Evaluation of the Importance of bystanders
Staub's model emphasises the importance of bystander intervention in preventing genocide. Doing nothing, it appears, simply allows the killing to continue unrestricted, and may even escalate it.
However, bystander intervention doesn’t necessarily end institutional aggression, as there is an important difference between the effect of intervention on duration and on severity of violence. In international or civil conflict, although intervention by outside agencies such as the UN can shorten a conflict, it might also speed up criminals to step up their genocidal policy within that period of time.
For example, in the Rwanden genocide 800,000 people died in just 100 days, a shocking rate of 8,000 deaths per day.

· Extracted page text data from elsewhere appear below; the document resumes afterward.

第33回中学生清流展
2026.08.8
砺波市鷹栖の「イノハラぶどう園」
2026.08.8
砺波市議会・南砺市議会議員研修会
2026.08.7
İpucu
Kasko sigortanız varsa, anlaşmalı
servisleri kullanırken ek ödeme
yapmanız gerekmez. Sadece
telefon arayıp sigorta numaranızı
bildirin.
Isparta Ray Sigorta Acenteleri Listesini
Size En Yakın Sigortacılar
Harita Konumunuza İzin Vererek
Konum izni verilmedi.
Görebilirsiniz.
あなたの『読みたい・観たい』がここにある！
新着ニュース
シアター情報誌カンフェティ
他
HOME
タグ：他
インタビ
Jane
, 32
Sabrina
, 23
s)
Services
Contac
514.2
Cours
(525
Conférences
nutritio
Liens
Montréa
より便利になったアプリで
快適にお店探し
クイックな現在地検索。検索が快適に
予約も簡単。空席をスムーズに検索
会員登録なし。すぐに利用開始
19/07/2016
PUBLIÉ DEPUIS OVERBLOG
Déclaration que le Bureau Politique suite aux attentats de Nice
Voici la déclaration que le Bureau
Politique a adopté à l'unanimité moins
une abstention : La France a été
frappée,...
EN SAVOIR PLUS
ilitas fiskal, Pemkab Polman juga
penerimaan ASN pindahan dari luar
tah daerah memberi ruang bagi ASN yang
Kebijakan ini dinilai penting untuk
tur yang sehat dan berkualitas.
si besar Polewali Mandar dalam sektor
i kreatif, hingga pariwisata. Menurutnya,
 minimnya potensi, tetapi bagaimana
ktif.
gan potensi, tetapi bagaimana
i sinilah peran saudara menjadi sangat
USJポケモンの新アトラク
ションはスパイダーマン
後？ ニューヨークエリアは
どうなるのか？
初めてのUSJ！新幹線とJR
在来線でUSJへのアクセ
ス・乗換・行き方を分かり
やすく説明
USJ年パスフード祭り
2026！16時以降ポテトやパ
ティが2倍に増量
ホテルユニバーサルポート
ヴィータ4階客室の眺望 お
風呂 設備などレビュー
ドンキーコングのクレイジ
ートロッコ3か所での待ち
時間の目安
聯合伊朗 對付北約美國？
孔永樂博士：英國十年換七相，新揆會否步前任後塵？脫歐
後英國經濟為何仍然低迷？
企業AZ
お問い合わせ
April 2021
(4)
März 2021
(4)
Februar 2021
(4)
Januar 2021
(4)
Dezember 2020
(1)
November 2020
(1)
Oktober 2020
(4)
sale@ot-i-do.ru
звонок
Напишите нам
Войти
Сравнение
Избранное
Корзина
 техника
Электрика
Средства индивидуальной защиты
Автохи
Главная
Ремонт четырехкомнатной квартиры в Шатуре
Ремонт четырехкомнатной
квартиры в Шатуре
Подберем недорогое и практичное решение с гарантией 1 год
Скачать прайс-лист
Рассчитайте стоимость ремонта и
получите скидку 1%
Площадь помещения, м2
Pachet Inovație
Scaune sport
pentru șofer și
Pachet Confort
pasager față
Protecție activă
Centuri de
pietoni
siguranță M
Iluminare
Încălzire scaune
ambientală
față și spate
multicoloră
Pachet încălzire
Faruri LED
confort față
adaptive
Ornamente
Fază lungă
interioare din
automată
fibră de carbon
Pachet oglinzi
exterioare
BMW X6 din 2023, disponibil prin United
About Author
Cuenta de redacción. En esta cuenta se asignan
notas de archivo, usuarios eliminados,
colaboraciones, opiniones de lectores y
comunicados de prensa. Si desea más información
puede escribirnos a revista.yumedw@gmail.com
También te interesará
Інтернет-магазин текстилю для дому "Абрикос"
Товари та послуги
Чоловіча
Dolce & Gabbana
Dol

Evaluation of Dehumanisation
Evidence for the destructive consequences of dehumanisation can be seen in many conflicts such as the Jews in the Holocaust.
However, dehumanisation may also explain violence against immigrants, seen by some as ‘polluting threats to the social order’.
SEE Real-World Application card for greater detail
Real-world application of Dehumanisation
Recent research suggests that personality may play an important role in this respect. Social Dominance Orientation (SDO) is a personality variable which predicts social and political attitudes. People who are high in SDO authorise social hierarchies and inter-group inequality, and see the world as ‘competitive jungle’.
Esses et al. (2008) has shown that individuals high in SDO have a tendency to dehumanise outgroup members, and in particular foreign refugees and asylum seekers.
Media representations of refugees portrayed as violating immigration procedures and trying to cheat the system cause greater dislike in high SDO individuals than in low SDO individuals and lack sympathy for refugees in general.
These negative attitudes become rationalised through ‘legitimising myths’ which indicate to the high SDO individuals that these groups deserve our hostility because they are somehow less human than others.
Evaluation of Obedience to Authority
Mandel (1998) rejects Milgram’s claims that obedience to authority was sufficient to explain the behaviour of Holocaust committers. He argues that Milgram’s account is monocausal* and simply doesn’t match the historical record.
For example, Goldhagen (1996) suggests that the main causal factor in the killings was a form of anti-Semitism so deeply fixed in the Germans at that time that they indirectly ignored the removal of millions of innocent Jews.